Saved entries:
● ● ●
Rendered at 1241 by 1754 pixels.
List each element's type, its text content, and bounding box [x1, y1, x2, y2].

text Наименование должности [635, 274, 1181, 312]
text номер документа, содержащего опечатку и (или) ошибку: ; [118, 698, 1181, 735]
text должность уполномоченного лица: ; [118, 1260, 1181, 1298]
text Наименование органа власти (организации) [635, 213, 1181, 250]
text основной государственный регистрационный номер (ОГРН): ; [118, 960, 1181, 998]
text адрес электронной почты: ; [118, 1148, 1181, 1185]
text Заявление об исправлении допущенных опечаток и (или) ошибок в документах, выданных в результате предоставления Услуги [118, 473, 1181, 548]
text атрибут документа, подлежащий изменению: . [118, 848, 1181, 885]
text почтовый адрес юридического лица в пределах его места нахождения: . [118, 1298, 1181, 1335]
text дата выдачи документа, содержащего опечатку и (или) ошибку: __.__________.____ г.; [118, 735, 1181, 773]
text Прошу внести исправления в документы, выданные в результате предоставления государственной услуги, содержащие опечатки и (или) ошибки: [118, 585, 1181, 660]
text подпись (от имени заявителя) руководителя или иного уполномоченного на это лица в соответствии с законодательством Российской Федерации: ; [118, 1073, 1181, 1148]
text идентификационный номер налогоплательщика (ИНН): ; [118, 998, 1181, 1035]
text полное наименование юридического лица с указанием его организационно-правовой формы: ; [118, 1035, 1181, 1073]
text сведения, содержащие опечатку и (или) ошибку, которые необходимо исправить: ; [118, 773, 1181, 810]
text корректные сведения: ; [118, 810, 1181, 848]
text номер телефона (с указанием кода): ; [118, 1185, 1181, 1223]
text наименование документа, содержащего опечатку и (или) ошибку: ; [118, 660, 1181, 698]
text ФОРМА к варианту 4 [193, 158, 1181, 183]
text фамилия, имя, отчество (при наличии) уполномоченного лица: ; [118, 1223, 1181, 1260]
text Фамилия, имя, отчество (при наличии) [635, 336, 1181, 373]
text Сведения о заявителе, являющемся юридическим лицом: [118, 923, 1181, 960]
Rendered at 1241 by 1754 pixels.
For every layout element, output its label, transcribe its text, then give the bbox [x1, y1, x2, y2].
● ● ●
- _YOUR OBJECTIVE_
Output only the lines from the one with "List each element's" through the last line of the entries above; please keep them exact.

- _TASK OUTPUT_
List each element's type, its text content, and bounding box [x1, y1, x2, y2].

text Наименование должности [635, 274, 1181, 312]
text номер документа, содержащего опечатку и (или) ошибку: ; [118, 698, 1181, 735]
text должность уполномоченного лица: ; [118, 1260, 1181, 1298]
text Наименование органа власти (организации) [635, 213, 1181, 250]
text основной государственный регистрационный номер (ОГРН): ; [118, 960, 1181, 998]
text адрес электронной почты: ; [118, 1148, 1181, 1185]
text Заявление об исправлении допущенных опечаток и (или) ошибок в документах, выданных в результате предоставления Услуги [118, 473, 1181, 548]
text атрибут документа, подлежащий изменению: . [118, 848, 1181, 885]
text почтовый адрес юридического лица в пределах его места нахождения: . [118, 1298, 1181, 1335]
text дата выдачи документа, содержащего опечатку и (или) ошибку: __.__________.____ г.; [118, 735, 1181, 773]
text Прошу внести исправления в документы, выданные в результате предоставления государственной услуги, содержащие опечатки и (или) ошибки: [118, 585, 1181, 660]
text подпись (от имени заявителя) руководителя или иного уполномоченного на это лица в соответствии с законодательством Российской Федерации: ; [118, 1073, 1181, 1148]
text идентификационный номер налогоплательщика (ИНН): ; [118, 998, 1181, 1035]
text полное наименование юридического лица с указанием его организационно-правовой формы: ; [118, 1035, 1181, 1073]
text сведения, содержащие опечатку и (или) ошибку, которые необходимо исправить: ; [118, 773, 1181, 810]
text корректные сведения: ; [118, 810, 1181, 848]
text номер телефона (с указанием кода): ; [118, 1185, 1181, 1223]
text наименование документа, содержащего опечатку и (или) ошибку: ; [118, 660, 1181, 698]
text ФОРМА к варианту 4 [193, 158, 1181, 183]
text фамилия, имя, отчество (при наличии) уполномоченного лица: ; [118, 1223, 1181, 1260]
text Фамилия, имя, отчество (при наличии) [635, 336, 1181, 373]
text Сведения о заявителе, являющемся юридическим лицом: [118, 923, 1181, 960]
Rendered at 1241 by 1754 pixels.
For every layout element, output its label, transcribe its text, then give the bbox [x1, y1, x2, y2].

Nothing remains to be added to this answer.